Targeted therapies are designed to block mutations that drive NSCLC growth and progression. These drugs work by blocking the growth signals from specific proteins that allow tumor cells to survive and divide. For example, one targeted therapy known as monoclonal antibody therapies use antibodies created from a single immune cell which recognize specific proteins on tumor cells. Once these antibodies bind to the protein on the tumor cell surface, they block signals for growth and survival which helps stop or slow down cancer progression.
Other targeted therapies focus on blocking specific genetic changes within tumors such as mutations in genes like epidermal growth factor receptor (EGFR) and anaplastic lymphoma kinase (ALK). These genetic changes are seen more often in certain types of NSCLC tumors like adenocarcinoma subtype tumors and often lead to uncontrolled growth.
Immunotherapy (Immune Checkpoint Inhibitors) to Treat Advanced Non-Small Cell Lung Cancers
Immunotherapy or immune checkpoint inhibitors is a novel form of treatment that has been used to treat advanced non-small cell lung cancers (NSCLC). The immunotherapy approach works by targeting specific receptors on the surface of immune cells known as “checkpoints”. By blocking these checkpoints, it allows the body’s own immune system to target and destroy cancer cells more effectively.
Immune checkpoint inhibitors have proven to be effective in treating NSCLC, particularly for those patients who have already been treated with chemotherapy and radiation but are still battling advanced stages of disease. In a phase III clinical trial conducted by Merck & Co., their drug Keytruda (pembrolizumab) was found to significantly improve survival rates in people with NSCLC when added to standard chemotherapy treatments compared with chemotherapy alone.
This new form of treatment is considered a major breakthrough in the fight against lung cancer as it offers patients an alternative way of fighting this deadly disease that does not involve additional rounds of chemotherapy or radiation therapy which can be physically and emotionally draining for those suffering from this type of cancer.
Another benefit associated with using immune checkpoint inhibitors is its ability to reduce side effects associated with traditional forms of treatment such as nausea.
Managing Side Effects of Treatment
Cancer treatments, such as chemotherapy and radiation, can cause a variety of side effects that can be difficult to manage. It’s important for patients to be aware of the potential side effects and have strategies in place to help cope with them.
Some common side effects include fatigue, nausea, pain, hair loss or changes in skin tone.
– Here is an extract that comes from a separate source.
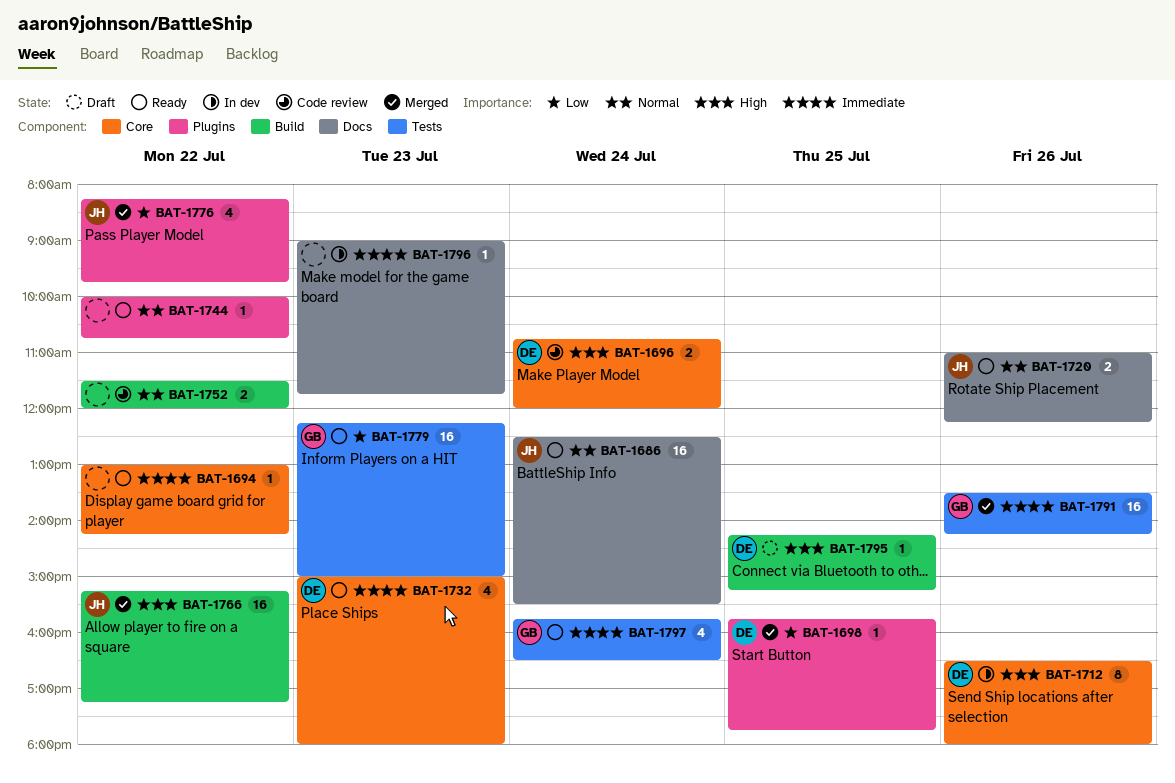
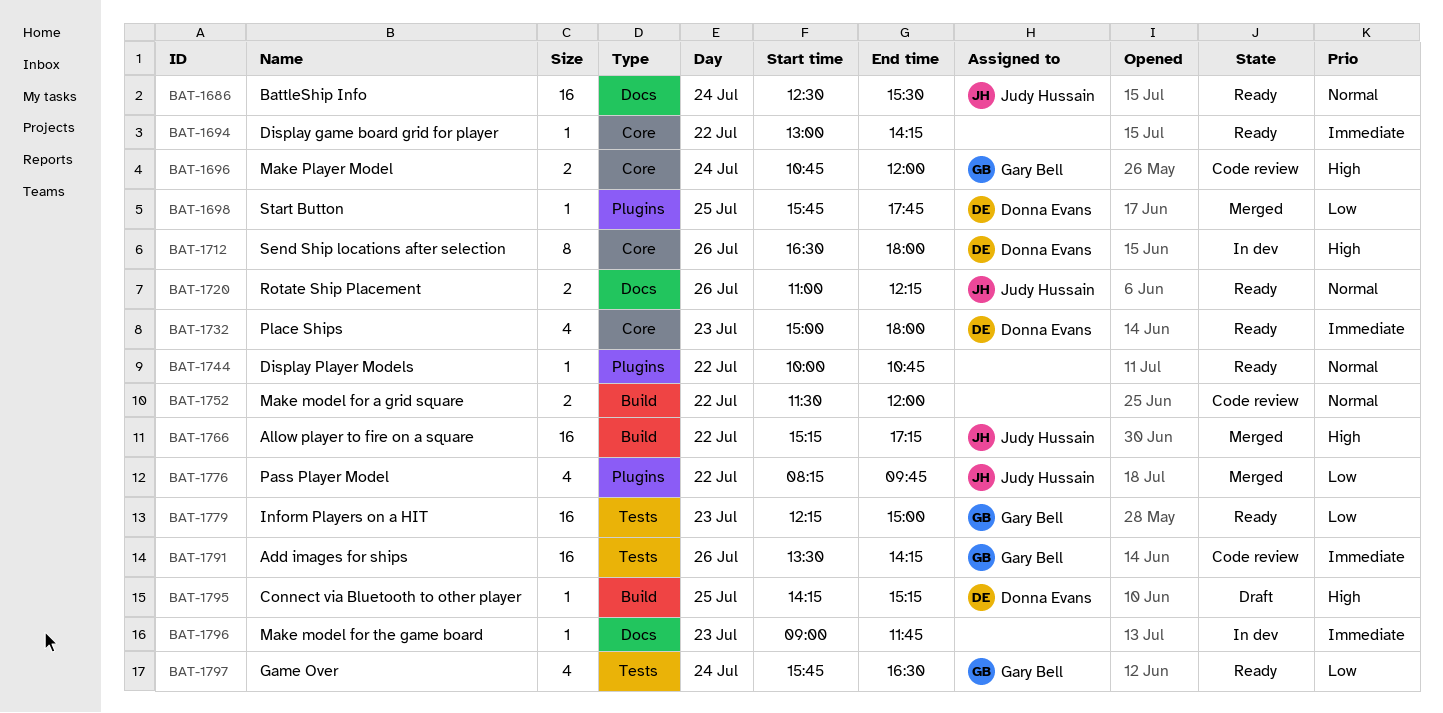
BAT-1696, owner: Donna Evans -> Gary Bell
BAT-1791, status: Merged -> Code review
BAT-1797, priority: Immediate -> Low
These side effects can cause physical discomfort and emotional distress. Many cancer treatments may also interfere with daily activities such as eating or sleeping.
It is essential for patients to have realistic expectations about their treatment plan and the potential for experiencing side-effects. It’s important to communicate openly with your healthcare team about how you are feeling throughout the course of treatment so they can help better manage any potential symptoms that arise.